Hong Kong-based Ming Shing Group Holdings has shocked markets with a plan to buy 4,250 Bitcoin worth nearly $483 million, making it the city’s largest Bitcoin treasury holder if completed. The Nasdaq-listed construction firm said the move is designed to capture Bitcoin’s long-term value growth and boost its asset base.

The purchase would push Ming Shing ahead of Buyaa Interactive International, which holds 3,350 BTC, according to BitcoinTreasuries.NET. CEO Wenjin Li said Bitcoin’s liquidity and appreciation potential make it an attractive investment, despite the company’s weak financials. Ming Shing reported a negative profit margin of 3.9% in 2025 and a $5.35 million operating loss.

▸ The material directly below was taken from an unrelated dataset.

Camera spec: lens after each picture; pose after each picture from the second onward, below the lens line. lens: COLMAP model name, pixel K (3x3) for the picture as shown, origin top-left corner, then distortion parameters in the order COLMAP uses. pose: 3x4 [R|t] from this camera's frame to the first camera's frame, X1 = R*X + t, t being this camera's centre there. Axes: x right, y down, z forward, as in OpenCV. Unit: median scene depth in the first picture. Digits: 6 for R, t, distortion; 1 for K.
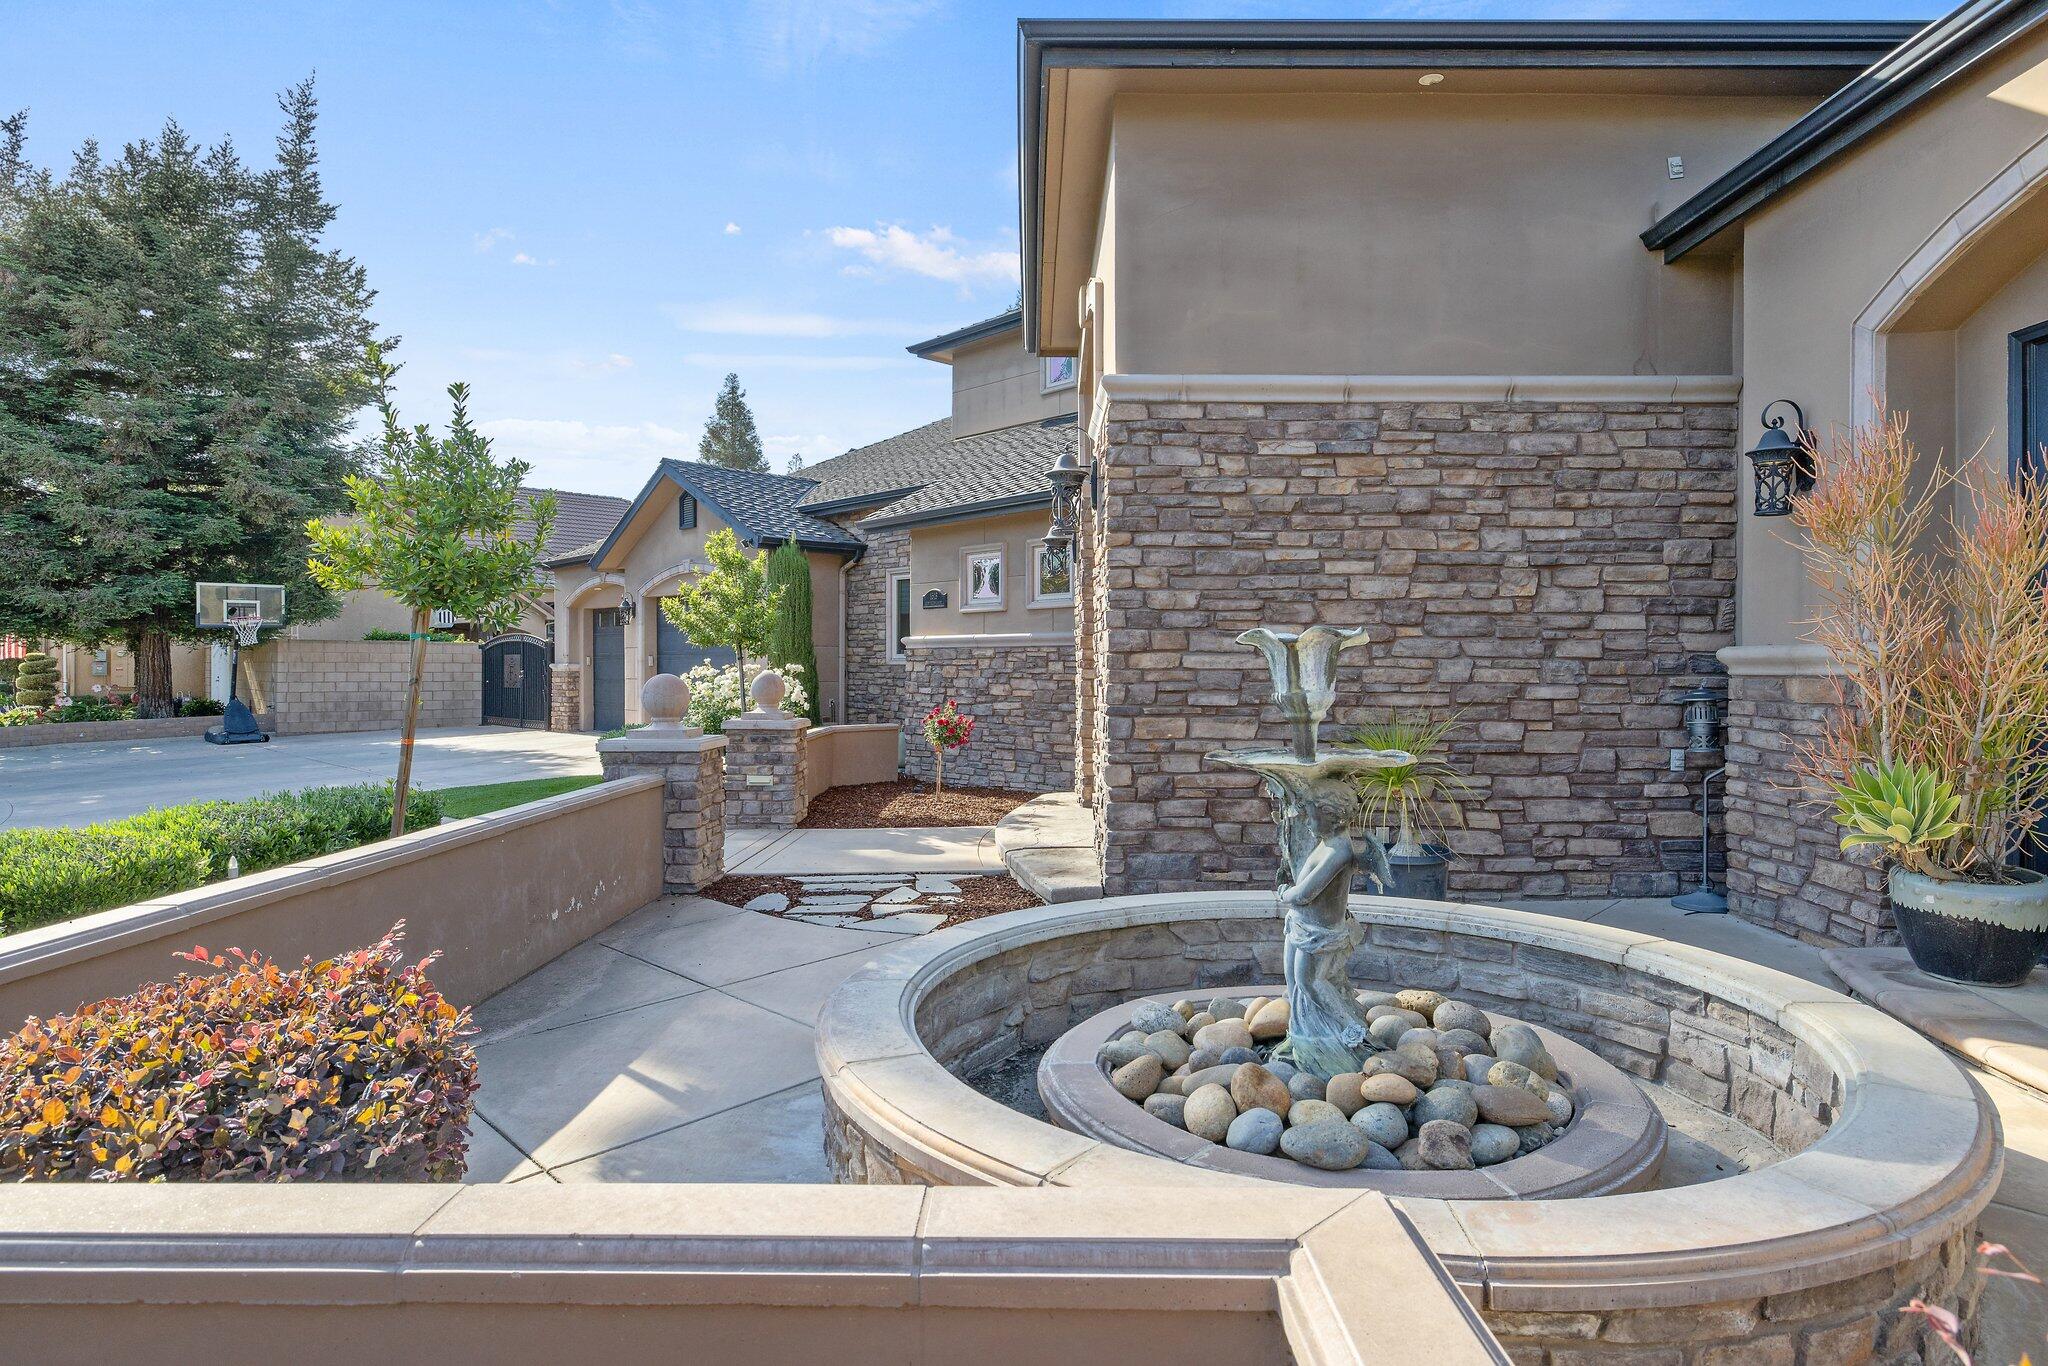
lens RADIAL K [[1135.8, 0, 1040.8], [0, 1135.8, 670.1], [0, 0, 1]] dist [0.004342, 0.000706]
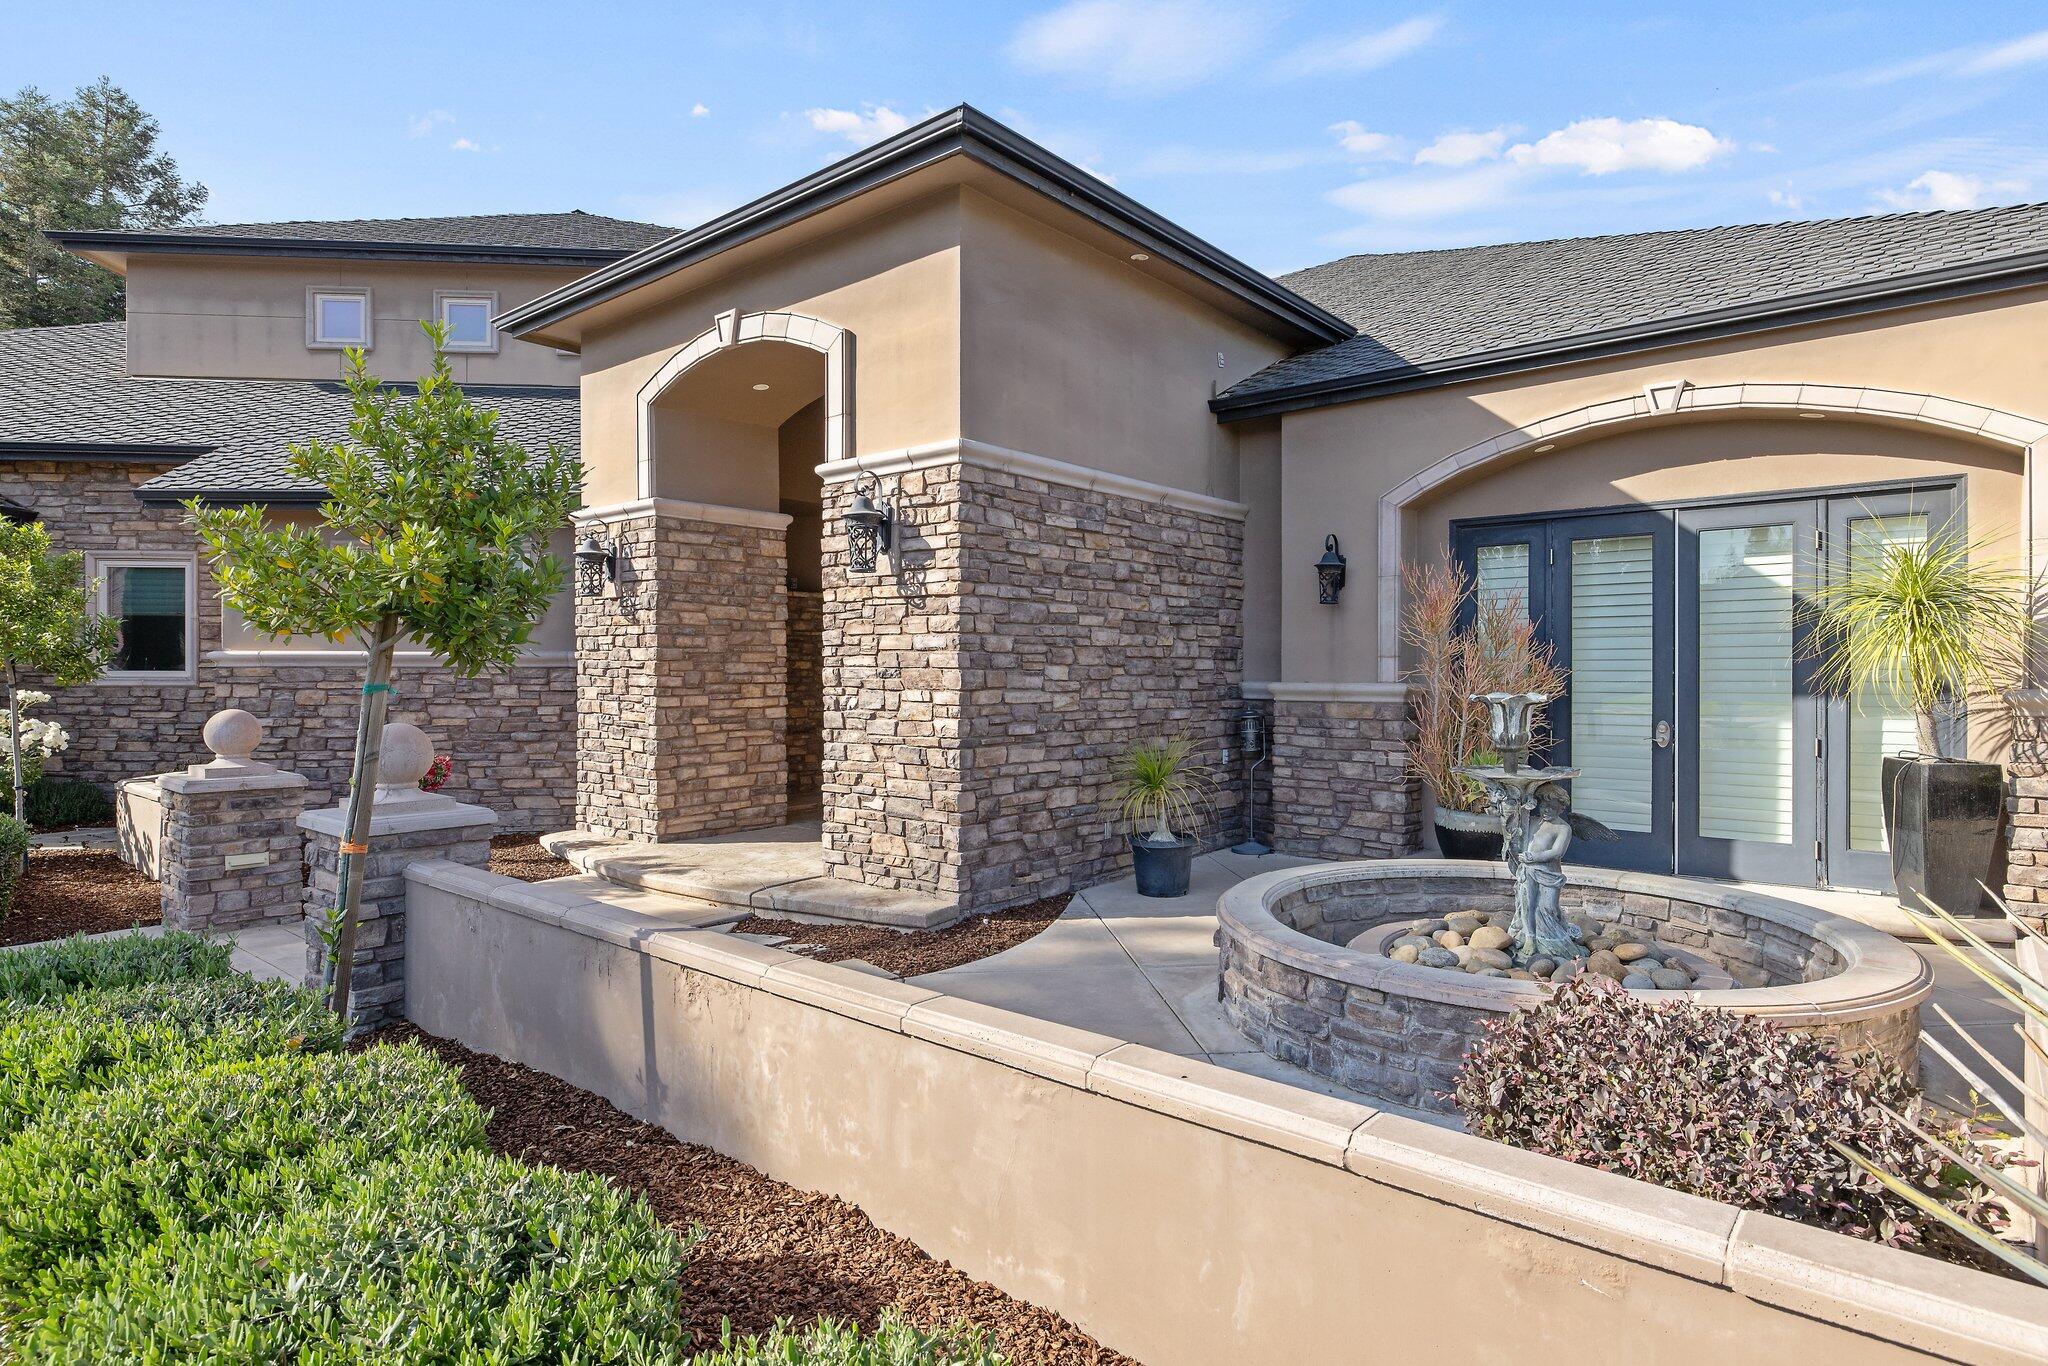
lens RADIAL K [[1080.8, 0, 1040.2], [0, 1080.8, 671.9], [0, 0, 1]] dist [0.008283, 0.000004]
pose [[0.646024, -0.002374, 0.763313, -0.685277], [0.001482, 0.999997, 0.001855, -0.035396], [-0.763316, -0.000068, 0.646026, 0.264474]]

Instead of paying cash, the company will issue 10-year convertible notes and 12-year warrants tied to more than 402 million new shares. The deal involves two British Virgin Islands entities, Winning Mission Group and Rich Plenty Investment, both receiving notes and warrants in exchange for Bitcoin.

Analysts warn the structure could severely dilute existing shareholders. Ming Shing currently has fewer than 13 million shares outstanding, but the share count could balloon to more than 415 million if notes convert, reducing current holders to just 3.1% ownership. In a worst-case scenario, dilution could reach nearly 99%, leaving investors with about 1.4% of the company.

Despite the risks, Ming Shing’s stock spiked on the announcement, hitting $2.15 before retreating. Shares remain volatile but closed at $1.65, up 11.5% on Thursday. Over the past year, however, the stock has lost more than 70% of its value.

The announcement aligns with Hong Kong’s broader crypto push. Regulators have greenlit spot Bitcoin and Ether ETFs, tightened stablecoin rules, and issued new custody guidance as the city aims to cement itself as a digital asset hub.